### EXERCISE DIRECTIONS:
Filter the records below down to lines containing "lamp".

Stored items
┄┄┄┄┄┄┄┄┄┄

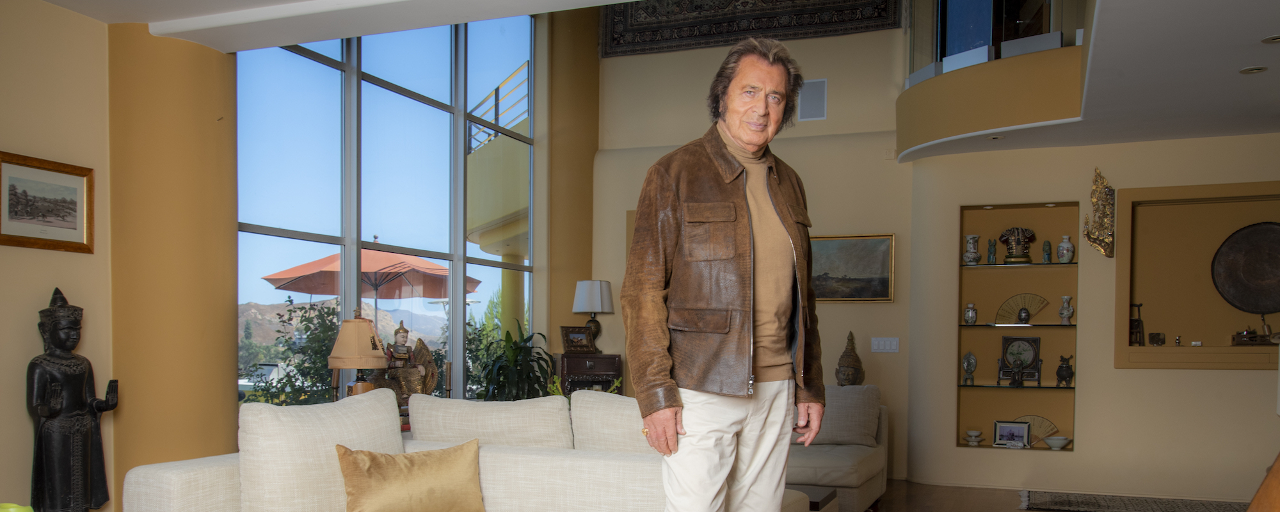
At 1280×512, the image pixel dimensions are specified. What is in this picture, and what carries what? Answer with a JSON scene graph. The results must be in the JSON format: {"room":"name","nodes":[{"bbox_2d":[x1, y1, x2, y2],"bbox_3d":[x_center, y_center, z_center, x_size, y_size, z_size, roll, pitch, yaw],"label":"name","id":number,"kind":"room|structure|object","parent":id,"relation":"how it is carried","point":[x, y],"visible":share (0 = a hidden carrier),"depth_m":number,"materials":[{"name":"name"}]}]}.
{"room":"living room","nodes":[
{"label":"living room","id":0,"kind":"room"},
{"bbox_2d":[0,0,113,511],"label":"left wall","id":1,"kind":"structure","parent":0,"point":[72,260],"depth_m":3.96,"materials":[{"name":"beige paint"}]},
{"bbox_2d":[0,151,94,253],"bbox_3d":[-2.594,-0.656,3.914,0.025,0.373,0.460,1,2,20],"label":"framed picture","id":2,"kind":"object","parent":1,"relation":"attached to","point":[16,212],"visible":0.99,"depth_m":3.92},
{"bbox_2d":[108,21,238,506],"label":"column","id":3,"kind":"structure","parent":0,"point":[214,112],"depth_m":4.36,"materials":[{"name":"yellow paint"}]},
{"bbox_2d":[325,312,388,399],"bbox_3d":[-1.623,0.055,5.050,0.314,0.682,0.315,1,2,20],"label":"table lamp","id":4,"kind":"object","parent":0,"point":[351,352],"visible":0.86,"depth_m":4.96,"materials":[{"name":"beige fabric"}]},
{"bbox_2d":[372,321,438,405],"bbox_3d":[-1.544,0.055,5.698,0.389,0.609,0.263,0,2,-5],"label":"statue","id":5,"kind":"object","parent":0,"point":[397,333],"visible":0.74,"depth_m":5.66,"materials":[{"name":"brown wood"}]},
{"bbox_2d":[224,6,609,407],"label":"window wall","id":6,"kind":"structure","parent":0,"point":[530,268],"depth_m":8.06,"materials":[{"name":"clear glass"}]},
{"bbox_2d":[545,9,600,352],"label":"column","id":7,"kind":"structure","parent":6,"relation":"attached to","point":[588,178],"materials":[{"name":"brown paint"}]},
{"bbox_2d":[5,0,1279,157],"bbox_3d":[0.490,-1.658,3.675,7.901,0.242,8.117,1,2,20],"label":"ceiling","id":8,"kind":"structure","parent":0,"point":[53,0],"depth_m":4.43,"materials":[{"name":"white paint"}]},
{"bbox_2d":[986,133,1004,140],"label":"recessed light","id":9,"kind":"object","parent":8,"relation":"in","point":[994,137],"visible":0.98,"depth_m":6.43,"materials":[{"name":"white"}]},
{"bbox_2d":[1239,65,1267,74],"bbox_3d":[3.101,-1.497,4.784,0.123,0.010,0.121,1,2,20],"label":"recessed light","id":10,"kind":"object","parent":8,"relation":"in","point":[1249,70],"visible":0.97,"depth_m":4.78,"materials":[{"name":"white"}]},
{"bbox_2d":[1261,33,1279,43],"bbox_3d":[2.953,-1.514,4.366,0.135,0.010,0.129,1,2,20],"label":"recessed light","id":11,"kind":"object","parent":8,"relation":"in","point":[1273,39],"visible":0.98,"depth_m":4.38,"materials":[{"name":"white"}]},
{"bbox_2d":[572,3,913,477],"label":"back wall","id":12,"kind":"structure","parent":0,"point":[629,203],"depth_m":7.59,"materials":[{"name":"beige paint"}]},
{"bbox_2d":[600,0,903,56],"bbox_3d":[0.813,-3.229,8.080,2.625,0.861,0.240,1,2,20],"label":"tapestry","id":13,"kind":"object","parent":12,"relation":"attached to","point":[745,27],"visible":0.94,"depth_m":8.08,"materials":[{"name":"carpet"}]},
{"bbox_2d":[798,77,827,120],"bbox_3d":[1.278,-2.109,7.507,0.229,0.324,0.023,1,2,20],"label":"wall speaker","id":14,"kind":"object","parent":12,"relation":"attached to","point":[820,104],"visible":0.99,"depth_m":7.50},
{"bbox_2d":[810,232,895,301],"bbox_3d":[1.453,-0.726,7.367,0.861,0.532,0.037,1,2,20],"label":"landscape painting","id":15,"kind":"object","parent":12,"relation":"attached to","point":[884,287],"visible":0.8,"depth_m":7.31},
{"bbox_2d":[871,336,899,352],"bbox_3d":[1.785,-0.113,7.149,0.202,0.111,0.014,1,2,20],"label":"light switch","id":16,"kind":"object","parent":12,"relation":"attached to","point":[888,347],"visible":0.97,"depth_m":7.15,"materials":[{"name":"white plastic"}]},
{"bbox_2d":[835,331,865,384],"bbox_3d":[1.480,0.031,7.027,0.216,0.537,0.238,0,2,-1],"label":"buddha statue","id":17,"kind":"object","parent":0,"point":[848,377],"visible":0.97,"depth_m":6.98,"materials":[{"name":"brown"}]},
{"bbox_2d":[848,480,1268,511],"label":"floor","id":18,"kind":"structure","parent":0,"point":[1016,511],"depth_m":6.38,"materials":[{"name":"brown wood"}]},
{"bbox_2d":[901,127,1279,501],"bbox_3d":[3.991,-0.361,6.382,4.228,2.731,0.560,1,2,20],"label":"right wall","id":19,"kind":"structure","parent":0,"point":[1101,443],"depth_m":6.60,"materials":[{"name":"beige paint"}]},
{"bbox_2d":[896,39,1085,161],"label":"balcony","id":20,"kind":"object","parent":19,"relation":"attached to","point":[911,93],"visible":0.79,"depth_m":6.43,"materials":[{"name":"brown paint"}]},
{"bbox_2d":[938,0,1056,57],"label":"balcony door","id":21,"kind":"structure","parent":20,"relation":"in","point":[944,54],"depth_m":7.23,"materials":[{"name":"glass"}]},
{"bbox_2d":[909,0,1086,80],"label":"glass railing","id":22,"kind":"object","parent":20,"relation":"on","point":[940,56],"visible":0.54,"depth_m":6.75,"materials":[{"name":"glass"}]},
{"bbox_2d":[952,200,1079,453],"bbox_3d":[2.709,-0.157,6.861,0.889,1.811,0.324,1,2,20],"label":"wall niche","id":23,"kind":"object","parent":19,"relation":"in","point":[1008,390],"visible":0.65,"depth_m":6.95,"materials":[{"name":"brown paint"}]},
{"bbox_2d":[961,350,977,384],"bbox_3d":[2.364,0.067,6.956,0.109,0.254,0.100,1,2,20],"label":"figurine","id":24,"kind":"object","parent":23,"relation":"in","point":[966,364],"visible":0.99,"depth_m":6.93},
{"bbox_2d":[962,302,977,324],"bbox_3d":[2.331,-0.334,6.826,0.098,0.162,0.096,1,2,20],"label":"small vase","id":25,"kind":"object","parent":23,"relation":"in","point":[971,312],"visible":0.99,"depth_m":6.80,"materials":[{"name":"white ceramic"}]},
{"bbox_2d":[962,234,981,265],"bbox_3d":[2.356,-0.807,6.861,0.134,0.227,0.133,0,2,-20],"label":"vase","id":26,"kind":"object","parent":23,"relation":"in","point":[971,253],"visible":0.99,"depth_m":6.82,"materials":[{"name":"white ceramic"}]},
{"bbox_2d":[963,429,983,445],"bbox_3d":[2.387,0.591,6.924,0.142,0.098,0.143,0,2,-27],"label":"small bowl","id":27,"kind":"object","parent":23,"relation":"in","point":[973,434],"visible":0.99,"depth_m":6.89,"materials":[{"name":"white ceramic"}]},
{"bbox_2d":[986,237,997,263],"bbox_3d":[2.543,-0.808,6.959,0.071,0.207,0.068,1,2,20],"label":"figurine","id":28,"kind":"object","parent":23,"relation":"in","point":[992,256],"visible":0.99,"depth_m":6.94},
{"bbox_2d":[992,419,1031,447],"bbox_3d":[2.626,0.548,6.792,0.255,0.188,0.085,1,2,20],"label":"photo frame","id":29,"kind":"object","parent":23,"relation":"in","point":[1018,434],"visible":0.99,"depth_m":6.78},
{"bbox_2d":[1000,226,1036,262],"bbox_3d":[2.723,-0.856,6.923,0.266,0.270,0.183,1,2,7],"label":"figurine","id":30,"kind":"object","parent":23,"relation":"in","point":[1024,256],"visible":0.99,"depth_m":6.88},
{"bbox_2d":[999,334,1042,383],"bbox_3d":[2.716,-0.002,6.866,0.297,0.353,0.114,1,2,20],"label":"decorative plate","id":31,"kind":"object","parent":23,"relation":"in","point":[1030,351],"visible":0.99,"depth_m":6.86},
{"bbox_2d":[995,293,1048,323],"bbox_3d":[2.775,-0.367,6.997,0.389,0.237,0.116,1,1,8],"label":"hand fan","id":32,"kind":"object","parent":23,"relation":"in","point":[1004,308],"visible":0.93,"depth_m":6.99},
{"bbox_2d":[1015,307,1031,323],"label":"decorative egg","id":33,"kind":"object","parent":23,"relation":"in","point":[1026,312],"visible":0.99,"depth_m":6.78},
{"bbox_2d":[1014,414,1056,444],"bbox_3d":[2.826,0.528,6.933,0.330,0.218,0.098,0,2,-2],"label":"hand fan","id":34,"kind":"object","parent":23,"relation":"in","point":[1033,422],"visible":0.64,"depth_m":6.92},
{"bbox_2d":[1041,239,1052,263],"bbox_3d":[2.916,-0.796,6.859,0.067,0.182,0.066,1,2,20],"label":"figurine","id":35,"kind":"object","parent":23,"relation":"in","point":[1047,256],"visible":0.99,"depth_m":6.84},
{"bbox_2d":[1043,435,1071,448],"bbox_3d":[2.929,0.612,6.734,0.190,0.082,0.187,1,2,20],"label":"white bowl","id":36,"kind":"object","parent":23,"relation":"in","point":[1053,440],"visible":0.99,"depth_m":6.69,"materials":[{"name":"white ceramic"}]},
{"bbox_2d":[1054,353,1073,387],"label":"incense burner","id":37,"kind":"object","parent":23,"relation":"in","point":[1061,366],"visible":0.99,"depth_m":6.78,"materials":[{"name":"black metal"}]},
{"bbox_2d":[1056,234,1074,263],"bbox_3d":[3.006,-0.802,6.759,0.121,0.208,0.119,1,2,20],"label":"vase","id":38,"kind":"object","parent":23,"relation":"in","point":[1061,245],"visible":0.99,"depth_m":6.72,"materials":[{"name":"white ceramic"}]},
{"bbox_2d":[1057,295,1073,323],"bbox_3d":[3.006,-0.357,6.757,0.104,0.207,0.103,1,2,20],"label":"vase","id":39,"kind":"object","parent":23,"relation":"in","point":[1067,312],"visible":0.99,"depth_m":6.73,"materials":[{"name":"white ceramic"}]},
{"bbox_2d":[1084,168,1116,258],"bbox_3d":[3.217,-1.049,6.664,0.226,0.680,0.164,1,2,20],"label":"wall sculpture","id":40,"kind":"object","parent":19,"relation":"attached to","point":[1088,233],"visible":0.99,"depth_m":6.65,"materials":[{"name":"gold"}]},
{"bbox_2d":[1112,179,1279,370],"bbox_3d":[3.922,-0.500,6.356,1.506,1.274,0.393,1,2,20],"label":"wall niche","id":41,"kind":"object","parent":19,"relation":"in","point":[1136,349],"visible":0.76,"depth_m":6.56,"materials":[{"name":"brown paint"}]},
{"bbox_2d":[1128,301,1144,345],"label":"miniature chair","id":42,"kind":"object","parent":41,"relation":"in","point":[1136,322],"visible":0.94,"depth_m":6.54,"materials":[{"name":"brown wood"}]},
{"bbox_2d":[1148,331,1166,345],"bbox_3d":[3.568,-0.140,6.558,0.104,0.096,0.100,0,2,-24],"label":"small ornament","id":43,"kind":"object","parent":41,"relation":"in","point":[1152,339],"visible":0.99,"depth_m":6.53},
{"bbox_2d":[1210,222,1279,315],"bbox_3d":[4.176,-0.604,6.339,0.602,0.662,0.207,1,2,31],"label":"disc","id":44,"kind":"object","parent":41,"relation":"in","point":[1249,272],"visible":1,"depth_m":6.36,"materials":[{"name":"brown metal"}]},
{"bbox_2d":[1230,318,1278,345],"bbox_3d":[4.153,-0.200,6.339,0.345,0.195,0.160,1,2,20],"label":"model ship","id":45,"kind":"object","parent":41,"relation":"in","point":[1234,337],"visible":0.99,"depth_m":6.31,"materials":[{"name":"brown"}]},
{"label":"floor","id":46,"kind":"structure","parent":0,"visible":0},
{"bbox_2d":[0,502,33,511],"bbox_3d":[-1.672,0.477,2.359,0.193,0.212,0.193,0,2,-11],"label":"green bowl","id":47,"kind":"object","parent":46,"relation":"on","point":[14,511],"visible":0.98,"depth_m":2.37,"materials":[{"name":"green"}]},
{"bbox_2d":[28,286,116,511],"bbox_3d":[-2.442,0.267,3.853,0.266,1.144,0.359,1,2,20],"label":"statue","id":48,"kind":"object","parent":46,"relation":"on","point":[53,341],"visible":0.99,"depth_m":3.81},
{"bbox_2d":[108,387,824,511],"bbox_3d":[-0.454,0.594,3.448,2.209,0.873,1.898,1,2,20],"label":"sofa","id":49,"kind":"object","parent":46,"relation":"on","point":[180,474],"visible":0.7,"depth_m":3.32,"materials":[{"name":"fabric"}]},
{"bbox_2d":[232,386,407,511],"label":"back cushion","id":50,"kind":"object","parent":49,"relation":"on","point":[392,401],"visible":0.9,"depth_m":2.90,"materials":[{"name":"fabric"}]},
{"bbox_2d":[332,440,487,511],"bbox_3d":[-0.797,0.442,3.076,0.518,0.317,0.227,-1,2,-40],"label":"gold pillow","id":51,"kind":"object","parent":49,"relation":"on","point":[372,464],"visible":1,"depth_m":3.02,"materials":[{"name":"fabric"}]},
{"bbox_2d":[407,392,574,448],"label":"back cushion","id":52,"kind":"object","parent":49,"relation":"on","point":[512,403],"visible":0.78,"depth_m":3.55,"materials":[{"name":"fabric"}]},
{"bbox_2d":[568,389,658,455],"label":"back cushion","id":53,"kind":"object","parent":49,"relation":"on","point":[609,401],"visible":0.45,"depth_m":3.52,"materials":[{"name":"fabric"}]},
{"bbox_2d":[477,322,558,400],"bbox_3d":[-1.058,0.212,7.110,0.704,1.000,0.717,1,2,20],"label":"potted plant","id":54,"kind":"object","parent":46,"relation":"on","point":[545,360],"visible":0.62,"depth_m":7.02,"materials":[{"name":"green plant"}]},
{"bbox_2d":[556,353,623,394],"bbox_3d":[-0.566,0.414,7.815,0.506,0.929,0.459,1,2,20],"label":"wooden cabinet","id":55,"kind":"object","parent":46,"relation":"on","point":[605,366],"visible":0.5,"depth_m":7.63,"materials":[{"name":"brown wood"}]},
{"bbox_2d":[560,325,597,354],"bbox_3d":[-0.631,-0.150,7.517,0.278,0.211,0.119,-1,2,-39],"label":"photo frame","id":56,"kind":"object","parent":55,"relation":"on","point":[576,335],"visible":1,"depth_m":7.49,"materials":[{"name":"brown wood"}]},
{"bbox_2d":[572,279,614,352],"bbox_3d":[-0.507,-0.349,7.681,0.323,0.610,0.320,1,2,20],"label":"table lamp","id":57,"kind":"object","parent":55,"relation":"on","point":[580,308],"visible":0.98,"depth_m":7.56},
{"bbox_2d":[624,37,826,511],"bbox_3d":[0.224,0.030,2.728,0.762,1.866,0.521,-1,2,-43],"label":"man","id":58,"kind":"object","parent":46,"relation":"on","point":[670,424],"visible":0.99,"depth_m":2.55},
{"bbox_2d":[786,485,839,511],"bbox_3d":[0.383,0.830,4.494,0.916,0.367,0.636,1,2,20],"label":"coffee table","id":59,"kind":"object","parent":46,"relation":"on","point":[829,495],"visible":0.3,"depth_m":4.45,"materials":[{"name":"brown wood"}]},
{"bbox_2d":[784,385,887,511],"bbox_3d":[0.718,0.581,5.863,1.221,0.802,1.996,1,2,20],"label":"sofa","id":60,"kind":"object","parent":46,"relation":"on","point":[868,474],"visible":0.34,"depth_m":5.77,"materials":[{"name":"fabric"}]},
{"bbox_2d":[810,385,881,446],"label":"cushion","id":61,"kind":"object","parent":60,"relation":"on","point":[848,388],"visible":0.74,"depth_m":5.92,"materials":[{"name":"grey fabric"}]},
{"bbox_2d":[1015,489,1256,511],"bbox_3d":[3.236,0.972,6.021,1.643,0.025,0.803,1,2,20],"label":"rug","id":62,"kind":"object","parent":46,"relation":"on","point":[1154,509],"visible":0.96,"depth_m":6.15,"materials":[{"name":"grey carpet"}]},
{"bbox_2d":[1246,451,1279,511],"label":"wooden chair","id":63,"kind":"object","parent":46,"relation":"on","point":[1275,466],"visible":0.95,"depth_m":2.22,"materials":[{"name":"brown wood"}]},
{"label":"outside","id":64,"kind":"structure","parent":0,"visible":0},
{"bbox_2d":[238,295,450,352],"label":"mountain","id":65,"kind":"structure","parent":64,"point":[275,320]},
{"bbox_2d":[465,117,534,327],"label":"building","id":66,"kind":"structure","parent":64,"point":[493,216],"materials":[{"name":"beige paint"}]},
{"bbox_2d":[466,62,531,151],"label":"balcony railing","id":67,"kind":"object","parent":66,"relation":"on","point":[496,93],"visible":0.36,"depth_m":10.81,"materials":[{"name":"metal"}]},
{"label":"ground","id":68,"kind":"structure","parent":64,"visible":0},
{"bbox_2d":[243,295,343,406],"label":"shrub","id":69,"kind":"object","parent":68,"relation":"on","point":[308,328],"visible":0.44,"depth_m":9.25,"materials":[{"name":"green plant"}]},
{"bbox_2d":[260,247,481,324],"bbox_3d":[-3.563,-0.323,11.867,2.499,2.366,2.515,1,2,20],"label":"patio umbrella","id":70,"kind":"object","parent":68,"relation":"on","point":[436,268],"visible":0.79,"depth_m":11.48,"materials":[{"name":"orange fabric"}]}
]}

┄┄┄┄┄┄┄┄┄┄

### YOUR RESPONSE:
{"bbox_2d":[325,312,388,399],"bbox_3d":[-1.623,0.055,5.050,0.314,0.682,0.315,1,2,20],"label":"table lamp","id":4,"kind":"object","parent":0,"point":[351,352],"visible":0.86,"depth_m":4.96,"materials":[{"name":"beige fabric"}]},
{"bbox_2d":[572,279,614,352],"bbox_3d":[-0.507,-0.349,7.681,0.323,0.610,0.320,1,2,20],"label":"table lamp","id":57,"kind":"object","parent":55,"relation":"on","point":[580,308],"visible":0.98,"depth_m":7.56},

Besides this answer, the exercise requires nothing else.